### Assignment
Put each non-blank line of the material, from its first line through the line containing "How many lines are shown in the chart?", inclusive, into a JSON list of strings with one string per line.

### Data for this exercise

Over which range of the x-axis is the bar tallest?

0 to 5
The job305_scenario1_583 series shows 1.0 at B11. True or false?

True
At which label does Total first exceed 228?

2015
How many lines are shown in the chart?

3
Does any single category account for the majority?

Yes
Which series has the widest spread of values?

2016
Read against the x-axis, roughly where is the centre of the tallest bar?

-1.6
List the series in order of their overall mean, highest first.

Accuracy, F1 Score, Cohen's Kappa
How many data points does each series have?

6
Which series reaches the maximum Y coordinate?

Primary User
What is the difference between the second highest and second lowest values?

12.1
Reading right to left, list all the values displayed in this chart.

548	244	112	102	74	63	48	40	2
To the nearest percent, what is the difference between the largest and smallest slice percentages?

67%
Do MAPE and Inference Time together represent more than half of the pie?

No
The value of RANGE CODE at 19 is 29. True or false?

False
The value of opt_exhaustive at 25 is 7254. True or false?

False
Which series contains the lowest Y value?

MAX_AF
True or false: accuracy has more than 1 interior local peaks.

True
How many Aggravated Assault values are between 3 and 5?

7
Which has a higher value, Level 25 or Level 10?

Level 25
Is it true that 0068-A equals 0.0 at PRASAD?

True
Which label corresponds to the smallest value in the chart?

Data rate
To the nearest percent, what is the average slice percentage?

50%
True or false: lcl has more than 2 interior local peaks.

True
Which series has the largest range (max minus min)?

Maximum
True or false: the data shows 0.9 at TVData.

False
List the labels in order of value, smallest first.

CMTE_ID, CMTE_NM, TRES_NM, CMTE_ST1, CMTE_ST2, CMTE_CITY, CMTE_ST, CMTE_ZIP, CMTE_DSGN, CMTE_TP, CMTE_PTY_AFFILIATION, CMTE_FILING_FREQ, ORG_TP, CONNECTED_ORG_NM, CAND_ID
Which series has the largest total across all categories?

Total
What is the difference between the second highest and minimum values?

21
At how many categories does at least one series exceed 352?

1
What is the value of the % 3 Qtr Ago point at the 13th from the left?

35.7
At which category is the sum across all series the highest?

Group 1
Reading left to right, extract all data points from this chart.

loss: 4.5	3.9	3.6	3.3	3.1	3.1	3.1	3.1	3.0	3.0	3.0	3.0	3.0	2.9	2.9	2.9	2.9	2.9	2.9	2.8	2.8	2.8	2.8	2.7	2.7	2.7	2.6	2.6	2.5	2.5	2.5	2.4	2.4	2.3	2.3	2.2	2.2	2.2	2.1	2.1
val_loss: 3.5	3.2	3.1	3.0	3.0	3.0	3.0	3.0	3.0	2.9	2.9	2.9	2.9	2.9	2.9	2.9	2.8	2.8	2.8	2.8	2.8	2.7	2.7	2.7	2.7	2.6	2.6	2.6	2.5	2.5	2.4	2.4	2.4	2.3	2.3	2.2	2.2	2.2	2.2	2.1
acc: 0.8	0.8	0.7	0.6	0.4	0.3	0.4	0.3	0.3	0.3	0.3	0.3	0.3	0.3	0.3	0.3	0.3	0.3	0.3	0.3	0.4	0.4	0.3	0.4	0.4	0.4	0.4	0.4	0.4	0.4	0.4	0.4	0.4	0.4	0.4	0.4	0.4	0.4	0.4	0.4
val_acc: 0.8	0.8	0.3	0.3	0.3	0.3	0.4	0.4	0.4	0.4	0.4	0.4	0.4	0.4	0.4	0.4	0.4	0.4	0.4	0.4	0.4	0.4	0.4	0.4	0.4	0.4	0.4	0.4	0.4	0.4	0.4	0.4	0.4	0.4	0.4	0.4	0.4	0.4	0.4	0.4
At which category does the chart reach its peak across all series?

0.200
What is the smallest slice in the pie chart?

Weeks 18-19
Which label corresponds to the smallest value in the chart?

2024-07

### Written answer
[
  "Over which range of the x-axis is the bar tallest?",
  "0 to 5",
  "The job305_scenario1_583 series shows 1.0 at B11. True or false?",
  "True",
  "At which label does Total first exceed 228?",
  "2015",
  "How many lines are shown in the chart?"
]